> PROVIDED ENTRIES
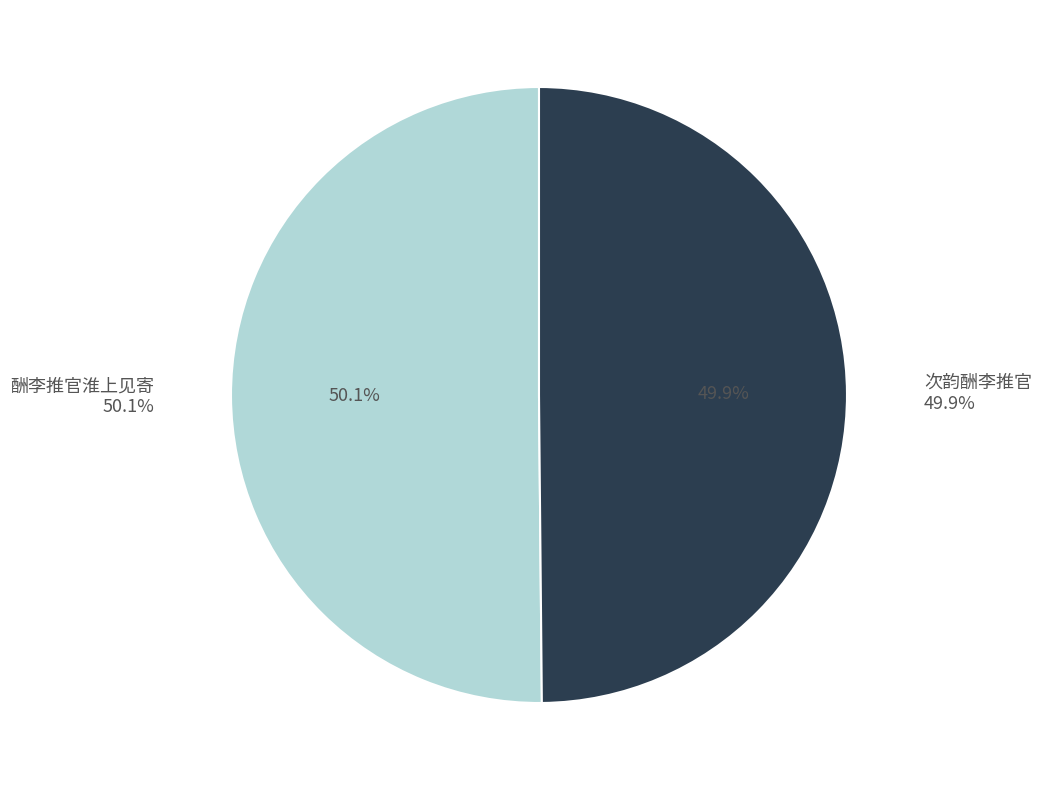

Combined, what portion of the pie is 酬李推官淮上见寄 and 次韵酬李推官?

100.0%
--
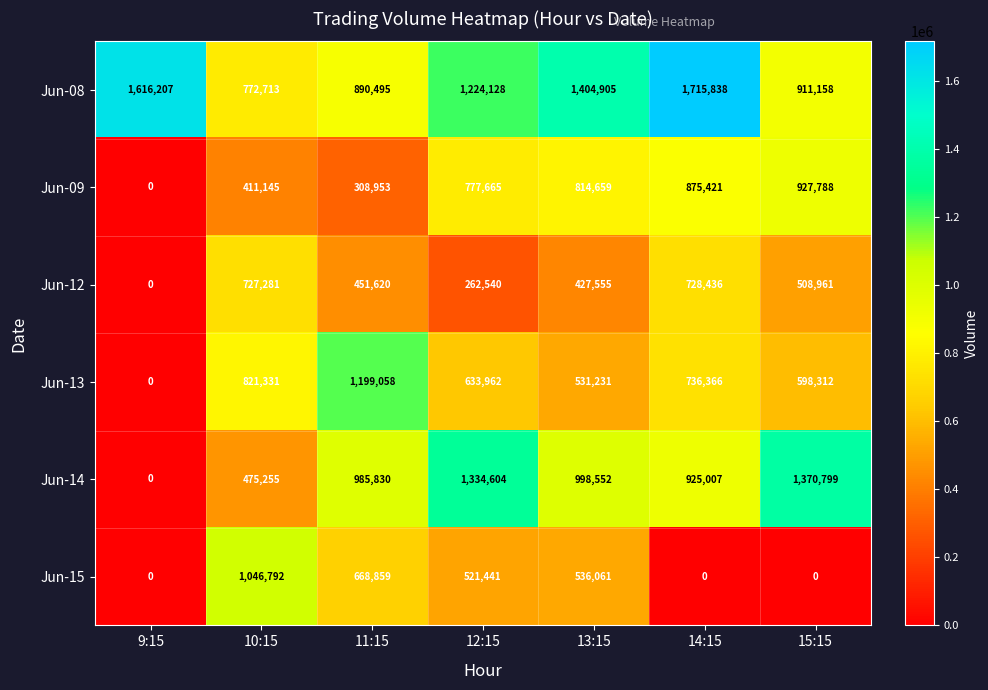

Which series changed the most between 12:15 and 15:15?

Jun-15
==
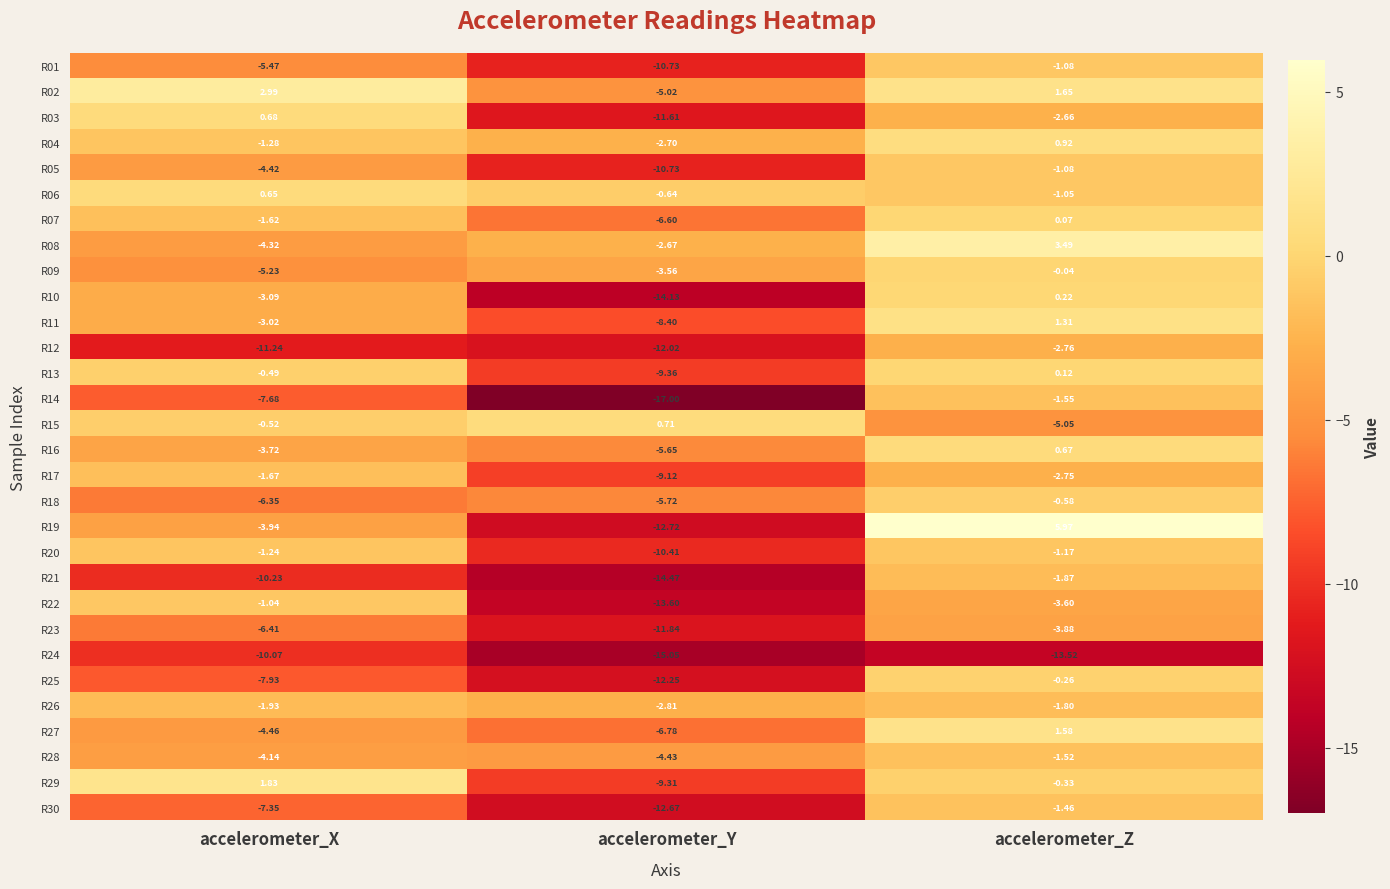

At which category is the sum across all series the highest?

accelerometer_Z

> EXERCISE OBJECTIVE
Rewrite everything from "At which category" down to "accelerometer_Z", changing "sum" to "total" and leaving the rest of those lines as they are.

> RESULT OF THE EXERCISE
At which category is the total across all series the highest?

accelerometer_Z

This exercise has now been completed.